(Stored records)

+--

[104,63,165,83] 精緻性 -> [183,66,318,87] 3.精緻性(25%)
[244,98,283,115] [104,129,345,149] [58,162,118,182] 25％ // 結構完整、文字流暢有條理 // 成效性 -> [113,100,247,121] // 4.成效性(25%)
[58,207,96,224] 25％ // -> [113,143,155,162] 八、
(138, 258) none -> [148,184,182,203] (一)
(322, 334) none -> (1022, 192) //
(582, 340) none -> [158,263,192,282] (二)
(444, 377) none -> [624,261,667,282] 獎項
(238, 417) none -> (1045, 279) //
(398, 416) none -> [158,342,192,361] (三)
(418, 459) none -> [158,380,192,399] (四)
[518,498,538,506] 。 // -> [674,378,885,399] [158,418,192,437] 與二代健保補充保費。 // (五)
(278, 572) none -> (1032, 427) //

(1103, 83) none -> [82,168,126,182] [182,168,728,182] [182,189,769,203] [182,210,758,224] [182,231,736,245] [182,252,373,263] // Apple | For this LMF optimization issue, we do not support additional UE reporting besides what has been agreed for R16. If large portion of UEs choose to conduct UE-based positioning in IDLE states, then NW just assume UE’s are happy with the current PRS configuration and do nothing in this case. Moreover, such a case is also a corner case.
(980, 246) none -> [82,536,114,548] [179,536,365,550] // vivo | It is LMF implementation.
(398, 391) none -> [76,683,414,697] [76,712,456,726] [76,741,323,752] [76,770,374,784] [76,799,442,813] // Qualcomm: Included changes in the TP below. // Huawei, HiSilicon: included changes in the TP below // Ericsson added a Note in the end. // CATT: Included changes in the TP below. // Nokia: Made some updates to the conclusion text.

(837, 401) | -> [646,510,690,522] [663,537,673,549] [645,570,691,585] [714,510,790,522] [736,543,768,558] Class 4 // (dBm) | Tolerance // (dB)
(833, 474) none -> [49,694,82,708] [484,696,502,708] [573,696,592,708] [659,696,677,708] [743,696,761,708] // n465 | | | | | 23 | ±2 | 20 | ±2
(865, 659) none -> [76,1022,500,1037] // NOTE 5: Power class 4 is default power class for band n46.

+--

Transcribe every entry exactly, omitting nothing.

[104,63,165,83] 精緻性 -> [183,66,318,87] 3.精緻性(25%)
[244,98,283,115] [104,129,345,149] [58,162,118,182] 25％ // 結構完整、文字流暢有條理 // 成效性 -> [113,100,247,121] // 4.成效性(25%)
[58,207,96,224] 25％ // -> [113,143,155,162] 八、
(138, 258) none -> [148,184,182,203] (一)
(322, 334) none -> (1022, 192) //
(582, 340) none -> [158,263,192,282] (二)
(444, 377) none -> [624,261,667,282] 獎項
(238, 417) none -> (1045, 279) //
(398, 416) none -> [158,342,192,361] (三)
(418, 459) none -> [158,380,192,399] (四)
[518,498,538,506] 。 // -> [674,378,885,399] [158,418,192,437] 與二代健保補充保費。 // (五)
(278, 572) none -> (1032, 427) //

(1103, 83) none -> [82,168,126,182] [182,168,728,182] [182,189,769,203] [182,210,758,224] [182,231,736,245] [182,252,373,263] // Apple | For this LMF optimization issue, we do not support additional UE reporting besides what has been agreed for R16. If large portion of UEs choose to conduct UE-based positioning in IDLE states, then NW just assume UE’s are happy with the current PRS configuration and do nothing in this case. Moreover, such a case is also a corner case.
(980, 246) none -> [82,536,114,548] [179,536,365,550] // vivo | It is LMF implementation.
(398, 391) none -> [76,683,414,697] [76,712,456,726] [76,741,323,752] [76,770,374,784] [76,799,442,813] // Qualcomm: Included changes in the TP below. // Huawei, HiSilicon: included changes in the TP below // Ericsson added a Note in the end. // CATT: Included changes in the TP below. // Nokia: Made some updates to the conclusion text.

(837, 401) | -> [646,510,690,522] [663,537,673,549] [645,570,691,585] [714,510,790,522] [736,543,768,558] Class 4 // (dBm) | Tolerance // (dB)
(833, 474) none -> [49,694,82,708] [484,696,502,708] [573,696,592,708] [659,696,677,708] [743,696,761,708] // n465 | | | | | 23 | ±2 | 20 | ±2
(865, 659) none -> [76,1022,500,1037] // NOTE 5: Power class 4 is default power class for band n46.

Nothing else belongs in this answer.